◆ **Problems to solve**
**A)** Answer these from the piece on The Trial of a Time Lord:
(i) In how many parts was the story broadcast?
(ii) How many Doctor Who stories could be bought on VHS at that point?
(iii) Which era is given as an example where viewers should make allowances for the show's episodic nature?
**B)** Carry the piece on The Trial of a Time Lord forward from its last sentence.

◆ **Text section**
____

The Trial of a Time Lord

trialAll this week we have been looking at the individual sections of The Trial of a Time Lord, although it was actually broadcast as one 14-part story.  In retrospect the whole thing seems like an odd decision.  After a longer than usual break between seasons, this was an opportunity to bring in some new viewers for what would have felt like a fresh start, but having only one jumping on point is a disadvantage.  The trial scenes themselves do get terribly repetitive, but we are looking through a lens of binge-viewing rather than watching one episode per week.  There is no reason not to accord this the same respect as, for example, the Hartnell era, where the only sensible approach to viewing is to make some allowances for the episodic nature of the show.  It is tempting to criticise on the grounds that the VHS schedule was under way, and at this point there were seven Doctor Who stories available to buy, so John Nathan-Turner knew that this would eventually have a life beyond the viewers’ episodic consumption of the story, but really everyone had enough to worry about getting the thing made, let along having to think about making it work for two different media.

____

◆ **Raw data**
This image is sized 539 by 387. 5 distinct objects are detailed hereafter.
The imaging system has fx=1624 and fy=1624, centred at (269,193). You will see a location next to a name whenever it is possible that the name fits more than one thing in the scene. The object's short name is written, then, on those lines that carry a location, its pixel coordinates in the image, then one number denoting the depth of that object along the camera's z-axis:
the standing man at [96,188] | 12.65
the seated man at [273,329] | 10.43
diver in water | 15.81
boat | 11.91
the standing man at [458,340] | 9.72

____

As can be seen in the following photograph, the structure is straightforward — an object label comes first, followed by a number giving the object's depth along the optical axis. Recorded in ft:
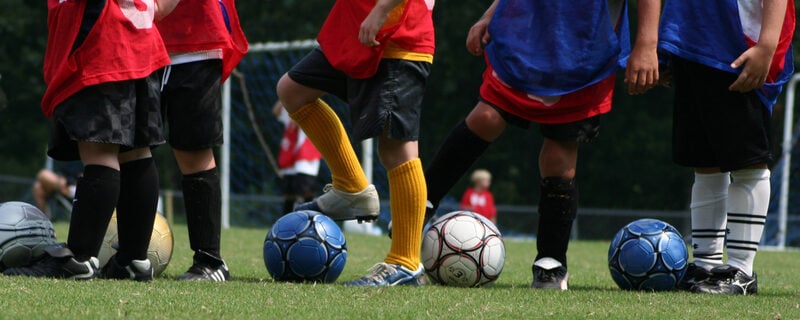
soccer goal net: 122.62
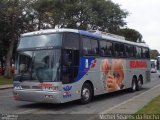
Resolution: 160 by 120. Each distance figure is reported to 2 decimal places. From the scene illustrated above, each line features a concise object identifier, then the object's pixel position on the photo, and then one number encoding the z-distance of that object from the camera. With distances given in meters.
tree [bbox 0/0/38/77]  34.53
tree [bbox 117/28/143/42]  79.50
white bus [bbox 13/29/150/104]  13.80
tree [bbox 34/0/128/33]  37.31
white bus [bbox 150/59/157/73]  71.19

____

◆ **Results by task**
**A)**
(i) 14
(ii) Seven
(iii) The Hartnell era

**B)**
A couple of things are apparent right from the start of the story.  Firstly we are back to 25 minute episodes, which seemed at this point to be Doctor Who’s natural format, with everyone having failed to grasp that you can’t just write 45 minute episodes as if they are two 25 minute ones stuck together, without actually picking up the pace a bit.  But the episode count remains at 14 weeks, so in effect the amount of material we get is halved.  Secondly a lot of money seems to have been spent on this.  At least, that’s the impression we get from the clever idea of putting a lot of money on screen in the opening shot.  The space station is a model shot with a motion-control camera, and it looks more than a decade ahead of its time.  As a television special effect in 1986 it was astonishing.

But why are we on a space station at all?  Is it just an excuse for a fancy bit of effects work?  The whole story is a mess, but deep under the surface seems to be the suggestion that these Time Lords are from the Doctor’s future.  That is one of only two possibilities, as the Valeyard himself is from the Doctor’s future.  Either that, or the Valeyard has travelled into the past and engineered everything, but the ridiculous kangaroo-court nature of the proceedings would suggest that at least some of the Time Lords here are complicit in the Valeyard’s scheme, and have brought the Doctor forward in time from his past.    This is supported by just about everything else we see.  The Matrix was previously shown to be a dangerous process to enter, requiring special equipment, but now there is just a door to it on a space station.  Plus, the Doctor is able to use evidence from one of his future adventures, so unless you throw all notions of linearity out of the window and try to rationalise Time Lords somehow living in a fatalistic universe with knowledge of everything that will happen to them then this has to be the future from the point of view of the Doctor and his own personal timeline.  In retrospect it is tempting to place this during or post Time War.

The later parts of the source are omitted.